In September 2021, the Maryland Transit Administration (MTA) announced the installation of a new mural project at Penn-North station painted by Baltimore artist Megan Lewis on a $60,000 commission. This is the first new artwork commissioned for the Baltimore Metro subway system in many years.

==History==

===Excavation and construction===

Penn-North station was referred to as North Avenue station during its planning and construction, in reference to just North Avenue and not including Pennsylvania Avenue in the name.

The station is the deepest in the Baltimore Metro subway system, with its platform 120 feet below street level. Penn-North station, like the other underground stations of the Baltimore Metro subway system, was constructed using the cut-and-cover method. The excavation for the station mostly occurred in schist-derived residual materials. The underlying geology consists of the crystalline metamorphic rocks and their derivatives which are characteristic of the Piedmont physiographic region which contacts Cretaceous sedimentary formations along the diagonal Fall Line in Baltimore. Mondawmin station and Upton station, the other subway stops built in the northwestern portion of the underground alignment, are also underlain by metamorphic Piedmont material. The excavation for Penn-North station was supported by soldier piles anchored in the earth beneath it; extending through soil up to 50 feet below street level and through rock at greater depths.

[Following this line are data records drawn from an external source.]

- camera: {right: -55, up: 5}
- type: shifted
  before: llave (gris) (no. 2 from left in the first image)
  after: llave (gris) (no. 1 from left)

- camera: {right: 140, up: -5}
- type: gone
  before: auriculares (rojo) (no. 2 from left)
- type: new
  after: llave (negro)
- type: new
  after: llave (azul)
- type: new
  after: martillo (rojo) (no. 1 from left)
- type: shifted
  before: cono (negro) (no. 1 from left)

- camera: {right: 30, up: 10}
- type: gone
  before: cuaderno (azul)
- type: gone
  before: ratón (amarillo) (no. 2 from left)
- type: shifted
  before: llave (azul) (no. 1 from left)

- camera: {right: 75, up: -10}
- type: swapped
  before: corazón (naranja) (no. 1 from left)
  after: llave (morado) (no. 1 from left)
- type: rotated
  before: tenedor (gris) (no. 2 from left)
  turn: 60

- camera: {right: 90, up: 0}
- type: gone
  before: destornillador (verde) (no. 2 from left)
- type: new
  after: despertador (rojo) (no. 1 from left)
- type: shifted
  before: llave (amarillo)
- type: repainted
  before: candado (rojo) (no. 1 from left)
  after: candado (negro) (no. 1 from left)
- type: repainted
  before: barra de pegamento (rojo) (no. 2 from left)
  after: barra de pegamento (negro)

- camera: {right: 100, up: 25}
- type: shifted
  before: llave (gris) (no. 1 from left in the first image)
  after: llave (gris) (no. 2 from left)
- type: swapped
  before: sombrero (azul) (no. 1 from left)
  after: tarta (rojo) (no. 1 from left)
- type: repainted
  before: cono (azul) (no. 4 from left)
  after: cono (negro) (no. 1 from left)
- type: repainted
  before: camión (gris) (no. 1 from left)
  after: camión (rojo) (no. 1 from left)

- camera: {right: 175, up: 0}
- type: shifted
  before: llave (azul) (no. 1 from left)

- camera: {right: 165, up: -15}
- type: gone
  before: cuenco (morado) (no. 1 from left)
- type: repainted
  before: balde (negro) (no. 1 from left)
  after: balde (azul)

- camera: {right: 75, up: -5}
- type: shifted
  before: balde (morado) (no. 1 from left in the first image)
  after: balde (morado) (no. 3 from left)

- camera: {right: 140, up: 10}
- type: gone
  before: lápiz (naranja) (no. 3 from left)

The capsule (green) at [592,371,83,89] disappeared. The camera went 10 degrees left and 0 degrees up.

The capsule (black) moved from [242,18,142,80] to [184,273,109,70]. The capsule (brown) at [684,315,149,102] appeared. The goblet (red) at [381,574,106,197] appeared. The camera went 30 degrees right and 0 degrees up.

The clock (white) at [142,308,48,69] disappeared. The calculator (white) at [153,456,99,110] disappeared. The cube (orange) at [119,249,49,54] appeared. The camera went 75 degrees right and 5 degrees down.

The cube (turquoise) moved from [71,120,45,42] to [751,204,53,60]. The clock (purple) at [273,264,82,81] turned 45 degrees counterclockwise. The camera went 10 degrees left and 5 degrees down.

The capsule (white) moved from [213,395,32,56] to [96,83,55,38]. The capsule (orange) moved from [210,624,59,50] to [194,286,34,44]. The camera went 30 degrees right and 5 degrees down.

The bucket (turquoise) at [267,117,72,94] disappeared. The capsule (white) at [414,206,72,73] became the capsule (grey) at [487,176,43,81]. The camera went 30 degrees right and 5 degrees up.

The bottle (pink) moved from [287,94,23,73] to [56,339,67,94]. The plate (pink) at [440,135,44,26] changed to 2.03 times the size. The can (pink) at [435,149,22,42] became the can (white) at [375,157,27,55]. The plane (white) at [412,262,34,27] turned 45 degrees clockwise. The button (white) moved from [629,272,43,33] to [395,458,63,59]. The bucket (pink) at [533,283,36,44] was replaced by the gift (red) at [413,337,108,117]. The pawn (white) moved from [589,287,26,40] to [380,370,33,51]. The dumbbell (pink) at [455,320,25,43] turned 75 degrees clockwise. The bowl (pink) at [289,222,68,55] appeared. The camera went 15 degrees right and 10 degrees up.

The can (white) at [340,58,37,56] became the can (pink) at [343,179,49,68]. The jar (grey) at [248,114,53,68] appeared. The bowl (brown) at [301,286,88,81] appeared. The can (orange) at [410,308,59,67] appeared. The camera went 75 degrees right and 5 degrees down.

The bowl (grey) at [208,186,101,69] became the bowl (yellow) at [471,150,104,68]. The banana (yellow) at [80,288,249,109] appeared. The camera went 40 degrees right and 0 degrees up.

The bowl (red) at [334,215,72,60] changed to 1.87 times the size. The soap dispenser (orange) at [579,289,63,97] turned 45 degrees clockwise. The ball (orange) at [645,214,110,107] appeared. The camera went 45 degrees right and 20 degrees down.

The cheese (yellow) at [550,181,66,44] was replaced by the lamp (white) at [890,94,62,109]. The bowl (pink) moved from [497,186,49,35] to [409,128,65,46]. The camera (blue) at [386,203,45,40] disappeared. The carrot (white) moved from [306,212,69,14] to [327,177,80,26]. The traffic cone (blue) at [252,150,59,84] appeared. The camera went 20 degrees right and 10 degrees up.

References points were installed and monitored to survey the impact of structural settlement on the buildings adjacent to the excavation. The area around Penn-North station at the time of excavation included two-story residential rowhouses two- to three-story warehouse-type buildings. 0.14 feet of settlement was measured and attributed to gradual groundwater drawdown which occurred during the excavation, resulting in deep-seated lateral movements which caused little observable distress on the overlying structures.

Penn-North station opened in November 1983 when trains started running on the Baltimore Metro subway line. While investments occurred in the areas around many of the Baltimore Metro stations, initial plans for development around Penn-North station in the 1980s fell through.

==2015 protests==

In April 2015, riots broke out around the station protesting the death of Freddie Gray.